Advanced users of AI—who operate at Level 7 or Level 8 on our AI adoption curve —are already comfortable delegating to their agents. For everyone else, using the model demands a mental reframing. Instead of iterating back and forth, the work gets frontloaded into providing the right context and establishing clear directives, letting Fable 5 do its thing, and only reviewing the results once it’s completed the entire task. The examples below are entry points to get you started.
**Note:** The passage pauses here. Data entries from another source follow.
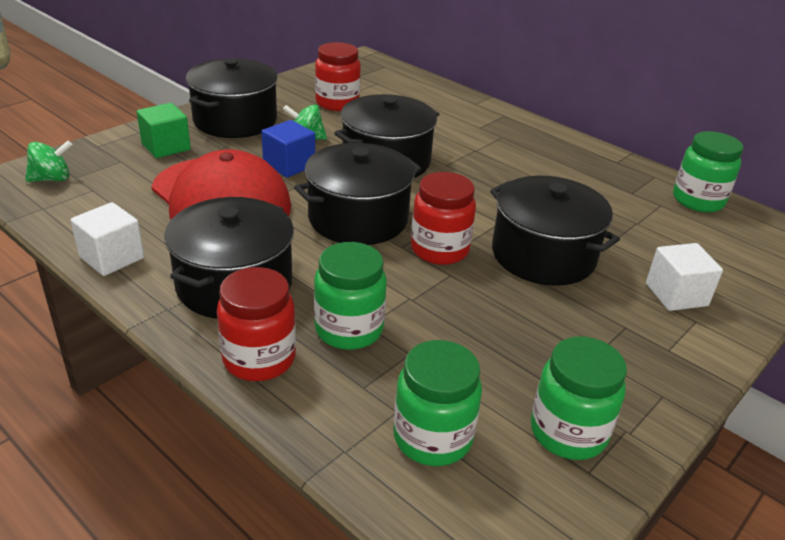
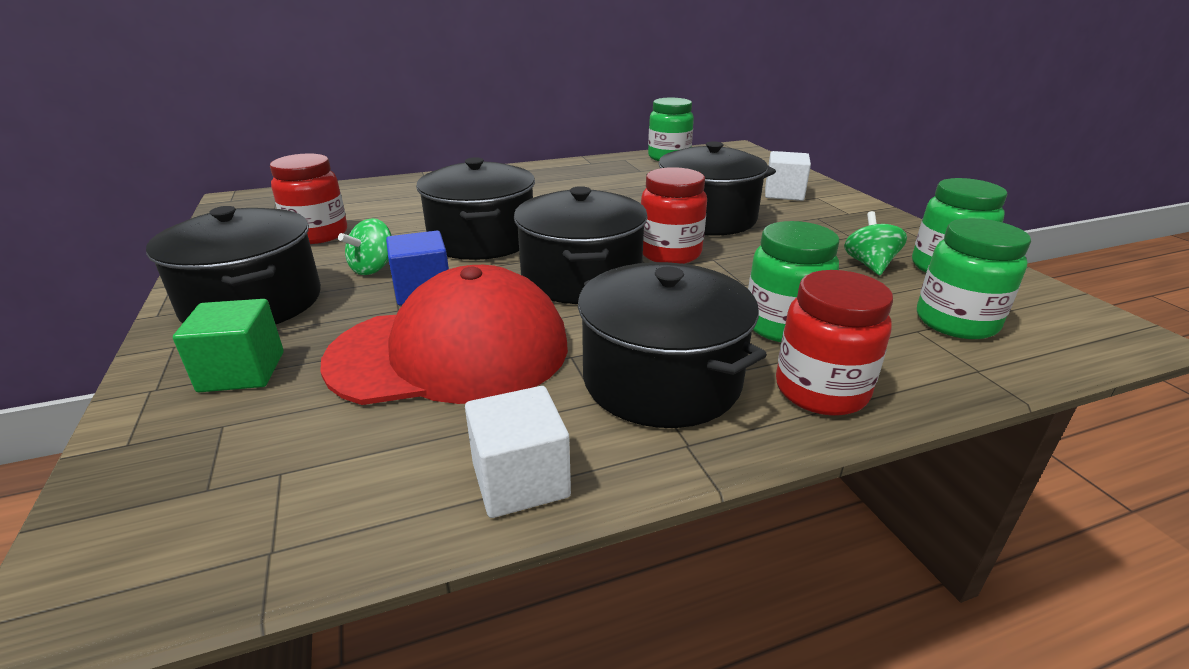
camera: 60 degrees left, 5 degrees down
green spinning top [25,141,72,182] -> green spinning top moved to [844,211,907,275]

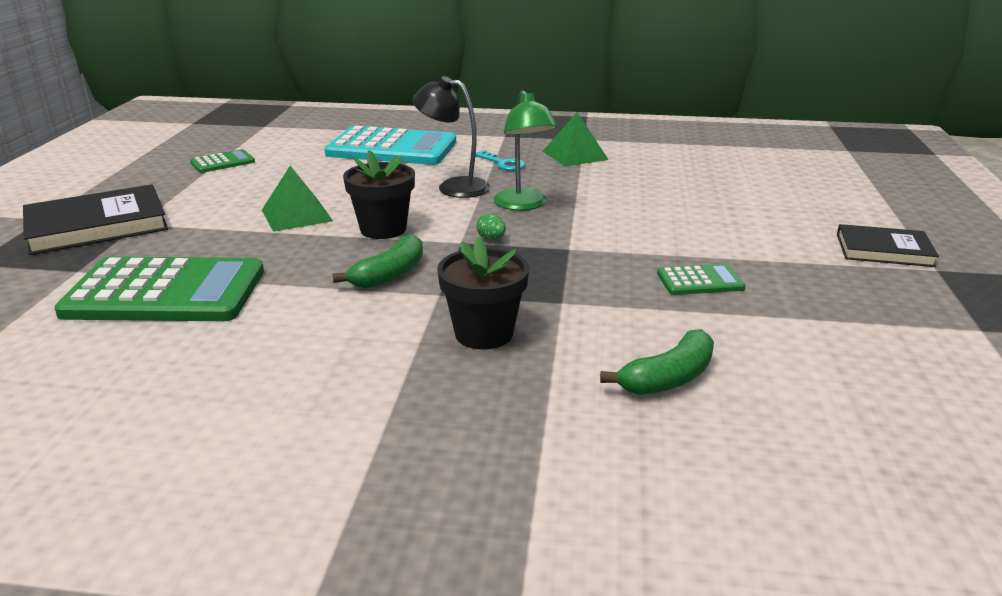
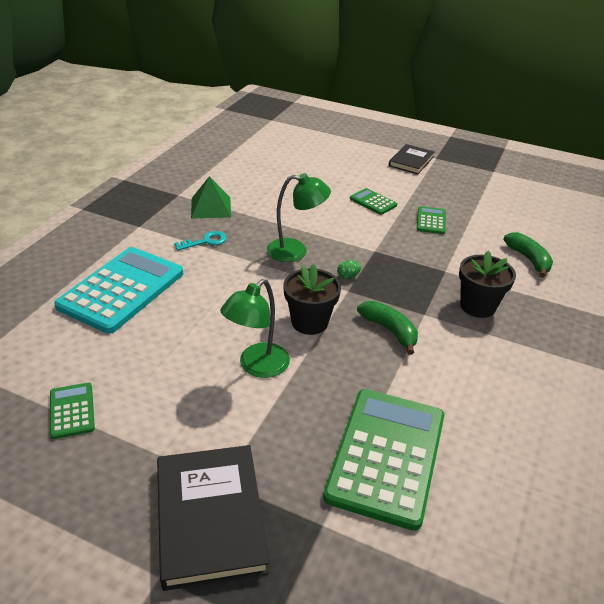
camera: 75 degrees left, 10 degrees up
green pyramid [262,166,333,232] -> green lamp [220,279,290,378]
black lamp [412,76,490,198] -> none
none -> green calculator [350,188,397,215]

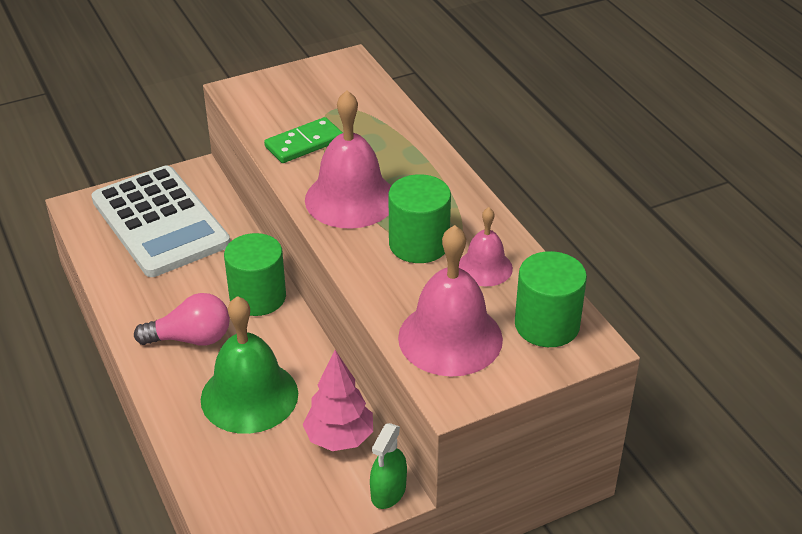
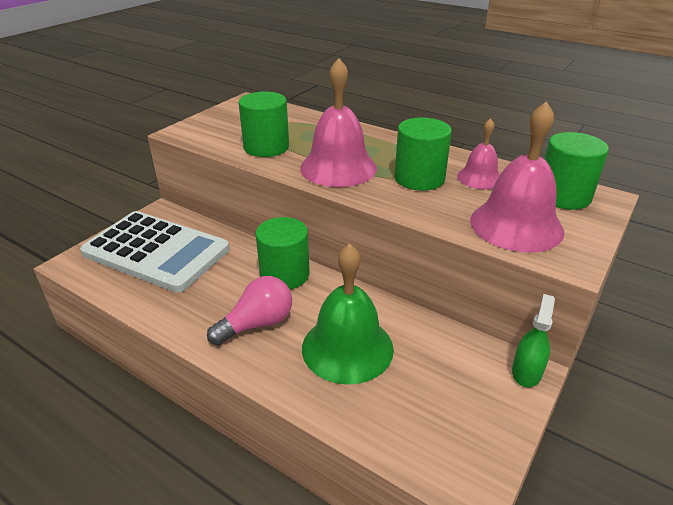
camera: 30 degrees left, 5 degrees down
green domino [264,117,343,163] -> green cylinder [238,92,289,157]
pink tree [303,350,373,451] -> none
green spray bottle [370,423,407,509] -> green spray bottle turned 150 degrees counterclockwise [512,294,555,387]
Example 1: Fix a broken workflow

Senior engineer Nityesh Agarwal built a Claude Code skill to help Every’s consulting team create first drafts of PowerPoint decks. It worked, but it kept hitting the same snags: Boxes were slightly misaligned, images weren’t the right size, and sometimes a footer would be updated on one slide but not another. One run with Claude Code took about 30 minutes, used roughly 100 million tokens, and still came back with errors.

Nityesh pointed Fable 5 at the Claude Code session log and asked it to review where the PowerPoint skill was breaking down.

Fable 5 found the root problem. Under the hood, a PowerPoint file is a bundle of XML files that store the position, size, styling, and order of everything on a slide. Claude was being asked to edit those hidden files directly, so a simple request like “change this phrase” or “move this image two inches left” required the model to find the right hidden text and rewrite the surrounding layout code without disturbing anything else.

Fable 5 built a command-line tool that gives agents a more natural way to work with PowerPoint— if the text on a specific slide needs to be updated, for example, or an image has to be resized, the agent can use the tool to make these targeted changes instead of having to rewrite the entire XML file.

Nityesh’s takeaway: Use Fable 5 to diagnose broken workflows, create the tools or skills that fix them, and then let cheaper models use that infrastructure going forward.

Nityesh's prompt

Here is a session log from an agent trying to complete this workflow: [describe workflow]. It struggled in these ways: [time, cost, errors, bad outputs, repeated failures]. Take a step back and analyze where the current tool, skill, or workflow is breaking down. What is the root cause of the failure, and how would you fix it? Make a plan first. Then build or specify the upgrade. Test it against the same kind of task, and explain how cheaper models could use it later.